(Beginning of Data extracts)
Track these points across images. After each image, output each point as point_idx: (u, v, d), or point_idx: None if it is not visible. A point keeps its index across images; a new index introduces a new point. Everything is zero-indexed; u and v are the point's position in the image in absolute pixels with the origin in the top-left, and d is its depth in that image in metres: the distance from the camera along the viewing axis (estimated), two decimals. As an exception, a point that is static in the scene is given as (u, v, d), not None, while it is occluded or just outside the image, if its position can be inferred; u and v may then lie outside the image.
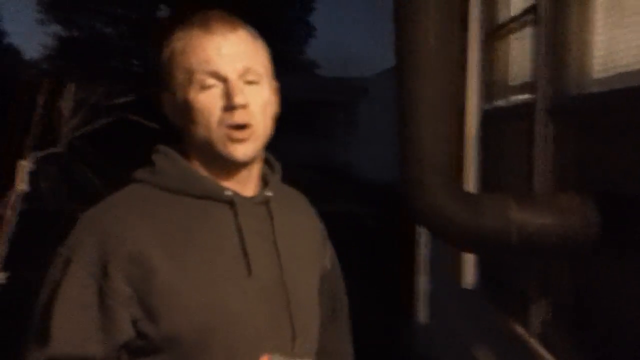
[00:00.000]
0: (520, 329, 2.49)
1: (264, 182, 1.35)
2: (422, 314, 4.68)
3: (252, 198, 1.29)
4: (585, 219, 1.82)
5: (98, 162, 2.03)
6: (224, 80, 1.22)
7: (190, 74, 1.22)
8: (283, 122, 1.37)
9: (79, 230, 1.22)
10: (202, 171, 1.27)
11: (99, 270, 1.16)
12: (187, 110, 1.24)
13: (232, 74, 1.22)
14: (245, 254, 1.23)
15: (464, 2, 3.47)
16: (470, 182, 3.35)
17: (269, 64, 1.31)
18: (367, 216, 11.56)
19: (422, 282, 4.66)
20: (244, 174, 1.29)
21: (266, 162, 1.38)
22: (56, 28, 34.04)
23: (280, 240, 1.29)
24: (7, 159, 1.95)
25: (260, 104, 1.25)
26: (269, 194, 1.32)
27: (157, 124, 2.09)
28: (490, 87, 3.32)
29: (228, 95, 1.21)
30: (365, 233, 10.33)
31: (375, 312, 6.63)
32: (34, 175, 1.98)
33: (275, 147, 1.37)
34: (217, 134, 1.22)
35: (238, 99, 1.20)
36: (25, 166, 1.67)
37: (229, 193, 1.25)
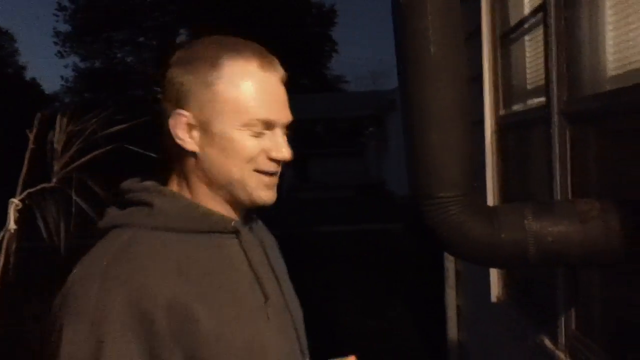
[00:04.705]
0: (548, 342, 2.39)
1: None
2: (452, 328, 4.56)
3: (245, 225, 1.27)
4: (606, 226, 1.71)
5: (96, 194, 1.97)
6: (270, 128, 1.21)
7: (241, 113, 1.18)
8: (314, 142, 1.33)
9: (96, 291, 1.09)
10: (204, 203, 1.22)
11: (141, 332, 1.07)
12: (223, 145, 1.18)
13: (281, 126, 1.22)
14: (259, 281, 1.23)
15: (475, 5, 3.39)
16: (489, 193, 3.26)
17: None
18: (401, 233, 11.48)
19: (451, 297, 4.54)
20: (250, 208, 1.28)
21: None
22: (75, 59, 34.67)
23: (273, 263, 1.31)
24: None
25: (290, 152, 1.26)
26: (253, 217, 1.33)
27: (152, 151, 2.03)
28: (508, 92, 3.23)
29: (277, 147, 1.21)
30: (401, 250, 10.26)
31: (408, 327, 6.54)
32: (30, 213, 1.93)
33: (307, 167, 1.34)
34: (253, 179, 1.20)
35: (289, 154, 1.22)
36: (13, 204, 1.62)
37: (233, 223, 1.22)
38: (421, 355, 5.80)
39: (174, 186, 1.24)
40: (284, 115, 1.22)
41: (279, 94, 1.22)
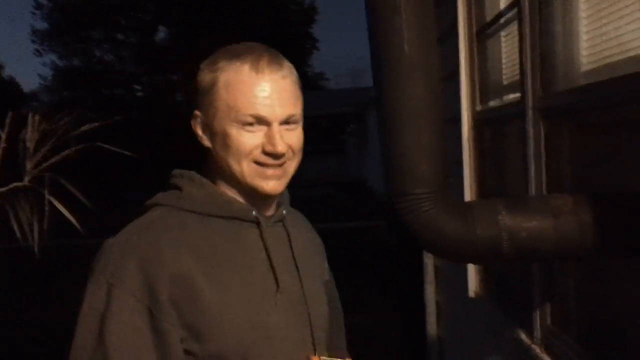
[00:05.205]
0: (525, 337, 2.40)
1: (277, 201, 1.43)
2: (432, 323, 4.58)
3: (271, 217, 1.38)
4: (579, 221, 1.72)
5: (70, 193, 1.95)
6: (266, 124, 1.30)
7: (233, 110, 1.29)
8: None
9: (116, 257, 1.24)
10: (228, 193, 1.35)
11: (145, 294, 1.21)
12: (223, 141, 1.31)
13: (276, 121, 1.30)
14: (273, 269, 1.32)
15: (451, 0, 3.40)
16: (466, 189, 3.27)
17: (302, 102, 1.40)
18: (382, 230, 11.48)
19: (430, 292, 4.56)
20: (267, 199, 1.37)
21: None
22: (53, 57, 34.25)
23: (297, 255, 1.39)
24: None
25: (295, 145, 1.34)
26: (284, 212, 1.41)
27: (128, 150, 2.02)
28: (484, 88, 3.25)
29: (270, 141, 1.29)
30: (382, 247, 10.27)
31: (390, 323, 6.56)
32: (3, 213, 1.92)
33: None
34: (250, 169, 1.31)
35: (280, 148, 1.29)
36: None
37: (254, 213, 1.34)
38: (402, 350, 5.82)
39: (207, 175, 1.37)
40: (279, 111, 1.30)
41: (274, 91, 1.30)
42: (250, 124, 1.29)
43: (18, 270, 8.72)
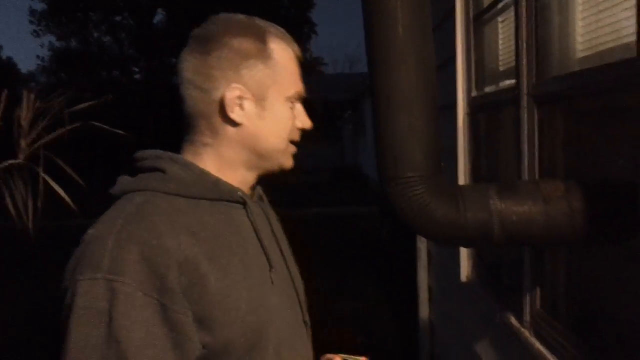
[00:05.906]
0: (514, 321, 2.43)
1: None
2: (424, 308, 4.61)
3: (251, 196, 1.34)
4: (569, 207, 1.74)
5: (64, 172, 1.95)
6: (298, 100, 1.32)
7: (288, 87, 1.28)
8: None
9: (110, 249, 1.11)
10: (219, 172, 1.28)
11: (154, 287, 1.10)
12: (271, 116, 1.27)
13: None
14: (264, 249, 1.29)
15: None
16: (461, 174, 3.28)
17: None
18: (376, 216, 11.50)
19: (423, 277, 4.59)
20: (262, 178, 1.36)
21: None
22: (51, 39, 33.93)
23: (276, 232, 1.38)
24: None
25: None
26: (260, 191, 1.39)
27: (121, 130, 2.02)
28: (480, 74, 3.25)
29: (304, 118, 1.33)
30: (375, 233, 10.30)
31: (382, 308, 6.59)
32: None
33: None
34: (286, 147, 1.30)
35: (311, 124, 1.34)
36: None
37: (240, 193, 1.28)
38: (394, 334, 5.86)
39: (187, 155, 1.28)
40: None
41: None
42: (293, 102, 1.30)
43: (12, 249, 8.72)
(End of Data extracts)
(Beginning of Data extracts)
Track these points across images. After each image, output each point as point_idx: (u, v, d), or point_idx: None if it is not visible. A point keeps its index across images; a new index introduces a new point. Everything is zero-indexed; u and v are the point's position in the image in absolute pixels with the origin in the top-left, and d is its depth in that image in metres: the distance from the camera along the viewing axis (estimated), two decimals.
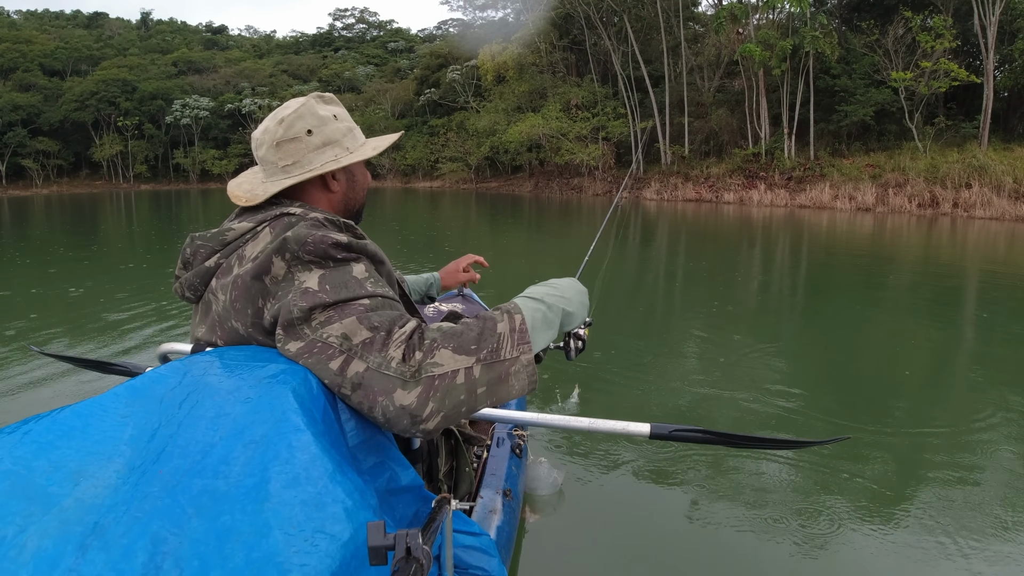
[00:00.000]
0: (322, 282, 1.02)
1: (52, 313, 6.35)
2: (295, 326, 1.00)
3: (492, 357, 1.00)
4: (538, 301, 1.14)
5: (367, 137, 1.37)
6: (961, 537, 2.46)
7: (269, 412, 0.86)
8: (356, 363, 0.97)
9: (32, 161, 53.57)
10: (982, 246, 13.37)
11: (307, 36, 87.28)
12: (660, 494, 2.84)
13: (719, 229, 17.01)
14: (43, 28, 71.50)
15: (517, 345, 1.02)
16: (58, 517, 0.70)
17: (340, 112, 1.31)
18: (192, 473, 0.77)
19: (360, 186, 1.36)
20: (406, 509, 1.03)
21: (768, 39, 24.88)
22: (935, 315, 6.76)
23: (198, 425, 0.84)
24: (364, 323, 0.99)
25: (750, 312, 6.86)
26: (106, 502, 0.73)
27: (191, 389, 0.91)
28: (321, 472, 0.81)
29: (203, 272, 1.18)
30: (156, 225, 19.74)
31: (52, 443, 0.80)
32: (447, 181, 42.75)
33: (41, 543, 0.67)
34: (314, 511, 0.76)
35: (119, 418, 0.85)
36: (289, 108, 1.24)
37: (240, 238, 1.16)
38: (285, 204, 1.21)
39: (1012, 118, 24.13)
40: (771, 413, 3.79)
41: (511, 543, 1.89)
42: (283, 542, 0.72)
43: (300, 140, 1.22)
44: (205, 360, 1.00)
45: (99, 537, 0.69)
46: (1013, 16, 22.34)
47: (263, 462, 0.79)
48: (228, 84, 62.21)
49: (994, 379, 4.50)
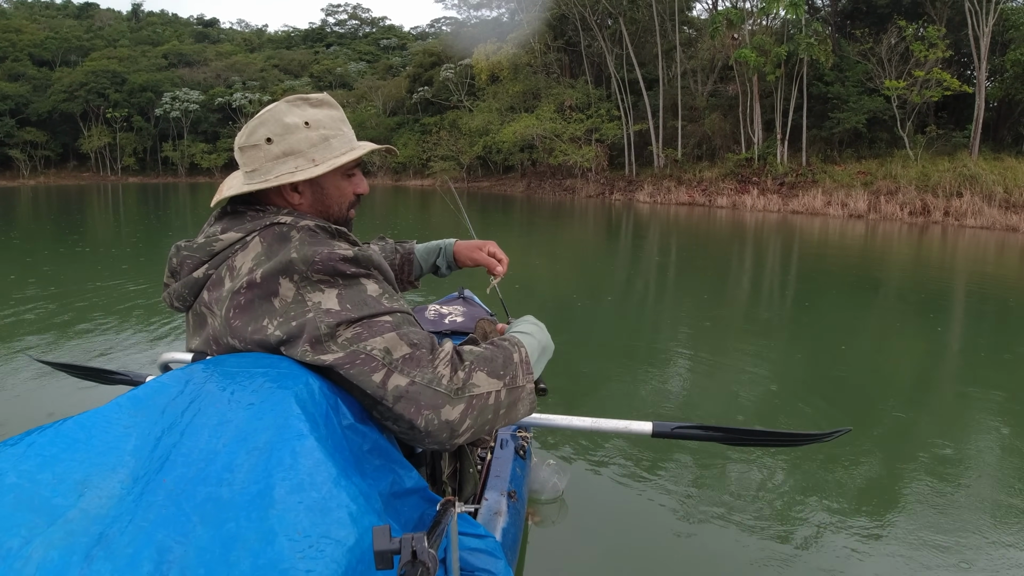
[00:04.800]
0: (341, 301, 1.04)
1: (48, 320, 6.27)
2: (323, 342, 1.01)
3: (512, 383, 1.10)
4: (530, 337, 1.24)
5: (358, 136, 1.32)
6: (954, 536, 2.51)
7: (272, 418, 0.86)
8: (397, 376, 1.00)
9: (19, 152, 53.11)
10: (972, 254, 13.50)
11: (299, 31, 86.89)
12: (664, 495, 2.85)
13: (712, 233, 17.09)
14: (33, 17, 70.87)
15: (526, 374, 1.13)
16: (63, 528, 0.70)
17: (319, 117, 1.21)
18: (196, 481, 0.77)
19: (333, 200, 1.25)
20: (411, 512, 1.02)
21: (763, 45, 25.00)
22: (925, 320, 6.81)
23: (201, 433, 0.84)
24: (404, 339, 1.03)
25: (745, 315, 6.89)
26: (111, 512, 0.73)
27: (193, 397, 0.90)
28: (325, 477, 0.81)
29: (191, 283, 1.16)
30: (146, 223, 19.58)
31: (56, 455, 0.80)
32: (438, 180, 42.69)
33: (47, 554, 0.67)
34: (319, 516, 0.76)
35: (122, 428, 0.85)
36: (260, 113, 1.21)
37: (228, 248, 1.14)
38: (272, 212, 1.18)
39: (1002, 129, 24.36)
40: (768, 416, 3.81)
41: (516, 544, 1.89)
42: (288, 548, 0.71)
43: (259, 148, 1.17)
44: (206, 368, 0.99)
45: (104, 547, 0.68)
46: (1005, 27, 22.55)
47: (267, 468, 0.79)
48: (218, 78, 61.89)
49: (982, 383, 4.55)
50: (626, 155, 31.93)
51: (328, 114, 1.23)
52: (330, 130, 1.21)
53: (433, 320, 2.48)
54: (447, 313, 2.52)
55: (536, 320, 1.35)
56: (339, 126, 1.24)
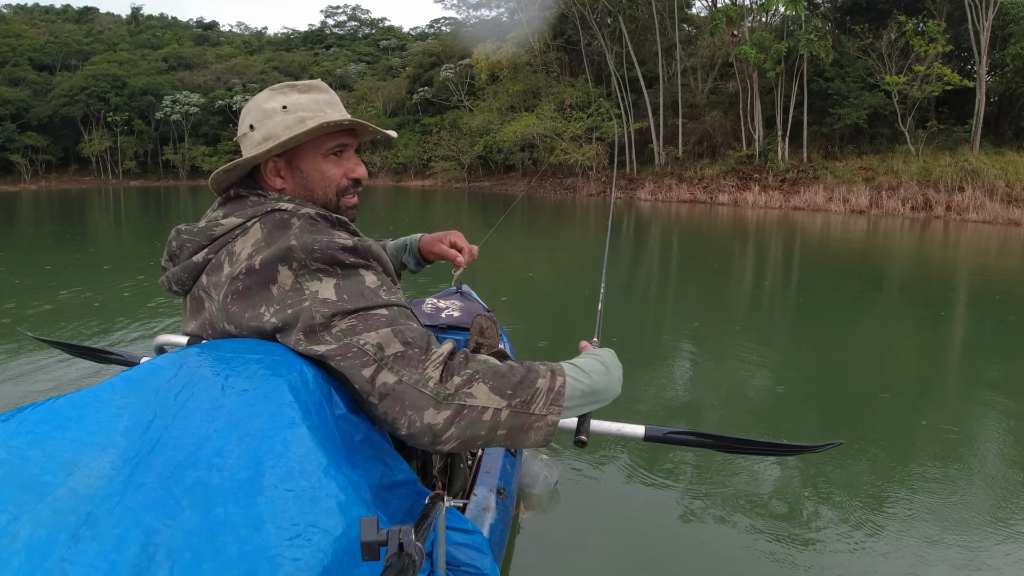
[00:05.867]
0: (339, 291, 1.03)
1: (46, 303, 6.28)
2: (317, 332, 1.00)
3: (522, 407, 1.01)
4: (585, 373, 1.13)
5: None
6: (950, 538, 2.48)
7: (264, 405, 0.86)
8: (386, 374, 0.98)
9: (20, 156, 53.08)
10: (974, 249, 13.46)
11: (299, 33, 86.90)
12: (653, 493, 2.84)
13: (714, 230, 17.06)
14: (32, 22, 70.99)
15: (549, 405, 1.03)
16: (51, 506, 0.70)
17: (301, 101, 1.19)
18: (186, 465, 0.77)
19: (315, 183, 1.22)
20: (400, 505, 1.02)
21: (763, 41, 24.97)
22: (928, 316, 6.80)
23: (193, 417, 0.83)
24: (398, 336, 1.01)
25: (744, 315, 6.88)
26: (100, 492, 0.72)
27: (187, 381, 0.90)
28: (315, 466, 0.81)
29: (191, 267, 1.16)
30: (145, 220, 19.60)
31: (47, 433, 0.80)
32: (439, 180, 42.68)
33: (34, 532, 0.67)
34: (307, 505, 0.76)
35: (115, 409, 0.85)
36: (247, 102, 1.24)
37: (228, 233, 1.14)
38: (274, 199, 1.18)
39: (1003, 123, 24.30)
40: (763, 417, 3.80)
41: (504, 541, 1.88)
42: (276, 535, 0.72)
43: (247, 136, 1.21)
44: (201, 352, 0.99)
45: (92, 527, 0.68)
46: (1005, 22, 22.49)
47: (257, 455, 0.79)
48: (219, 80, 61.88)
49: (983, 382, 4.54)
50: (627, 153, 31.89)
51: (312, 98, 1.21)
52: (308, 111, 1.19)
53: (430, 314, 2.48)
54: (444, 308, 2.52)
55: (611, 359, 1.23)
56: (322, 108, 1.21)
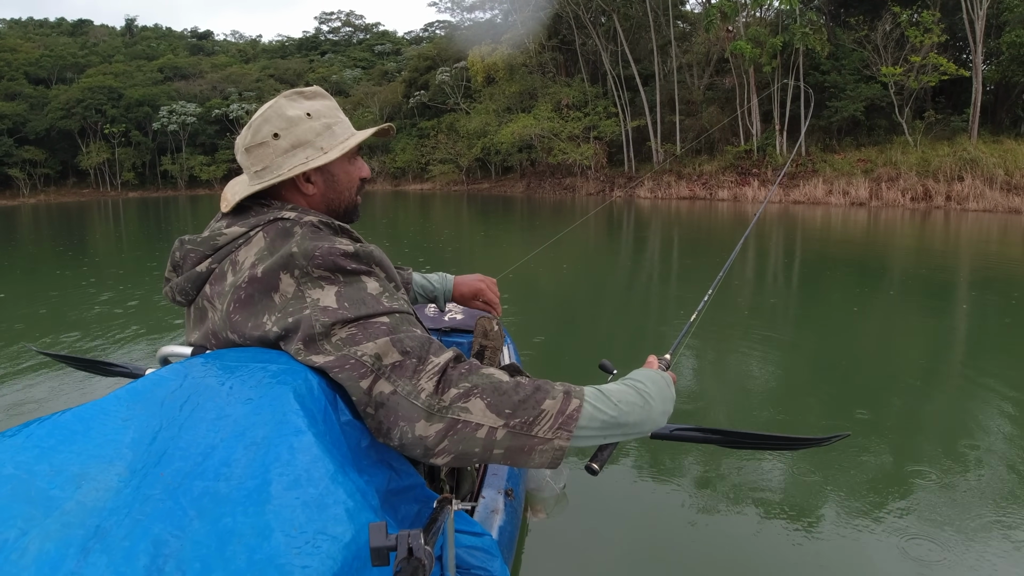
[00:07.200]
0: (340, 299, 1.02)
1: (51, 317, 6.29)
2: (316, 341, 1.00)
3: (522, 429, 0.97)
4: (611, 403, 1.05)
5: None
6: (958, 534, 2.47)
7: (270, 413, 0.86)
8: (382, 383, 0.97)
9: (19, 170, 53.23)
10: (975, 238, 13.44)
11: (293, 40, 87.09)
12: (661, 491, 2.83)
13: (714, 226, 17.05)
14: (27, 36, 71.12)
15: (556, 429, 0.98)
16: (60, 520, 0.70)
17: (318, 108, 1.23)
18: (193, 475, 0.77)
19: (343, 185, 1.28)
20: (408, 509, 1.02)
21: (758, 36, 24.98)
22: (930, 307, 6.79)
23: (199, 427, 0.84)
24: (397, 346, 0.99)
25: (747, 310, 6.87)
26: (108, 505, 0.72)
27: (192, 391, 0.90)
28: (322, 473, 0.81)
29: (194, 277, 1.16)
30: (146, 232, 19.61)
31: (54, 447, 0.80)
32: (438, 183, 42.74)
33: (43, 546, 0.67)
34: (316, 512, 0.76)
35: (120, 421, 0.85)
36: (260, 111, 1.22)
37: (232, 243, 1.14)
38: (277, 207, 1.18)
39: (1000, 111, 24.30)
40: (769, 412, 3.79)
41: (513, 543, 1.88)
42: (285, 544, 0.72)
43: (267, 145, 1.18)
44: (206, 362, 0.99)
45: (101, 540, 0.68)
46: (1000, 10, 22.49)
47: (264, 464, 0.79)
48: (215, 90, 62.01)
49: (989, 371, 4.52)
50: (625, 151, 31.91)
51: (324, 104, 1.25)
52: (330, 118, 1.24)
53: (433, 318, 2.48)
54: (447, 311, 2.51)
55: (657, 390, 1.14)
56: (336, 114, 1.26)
(End of Data extracts)
§ **Problem requirements**:
In the material above, the stretch from the line with "outside the image." through the line with "13: (232, 74, 1.22)" is to be given again exactly, minus the pictures.

§ **Answer to the problem**:
Track these points across images. After each image, output each point as point_idx: (u, v, d), or point_idx: None if it is not visible. A point keeps its index across images; a new index introduces a new point. Everything is zero-indexed; u and v are the point's position in the image in absolute pixels with the origin in the top-left, and d is its depth in that image in metres: the distance from the camera along the viewing axis (estimated), two decimals. As an exception, a point that is static in the scene is given as (u, v, d), not None, while it is occluded or just outside the image, if its position can be inferred; u and v may then lie outside the image.
[00:00.000]
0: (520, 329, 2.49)
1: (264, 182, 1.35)
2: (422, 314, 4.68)
3: (252, 198, 1.29)
4: (585, 219, 1.82)
5: (98, 162, 2.03)
6: (224, 80, 1.22)
7: (190, 74, 1.22)
8: (283, 122, 1.37)
9: (79, 230, 1.22)
10: (202, 171, 1.27)
11: (99, 270, 1.16)
12: (187, 110, 1.24)
13: (232, 74, 1.22)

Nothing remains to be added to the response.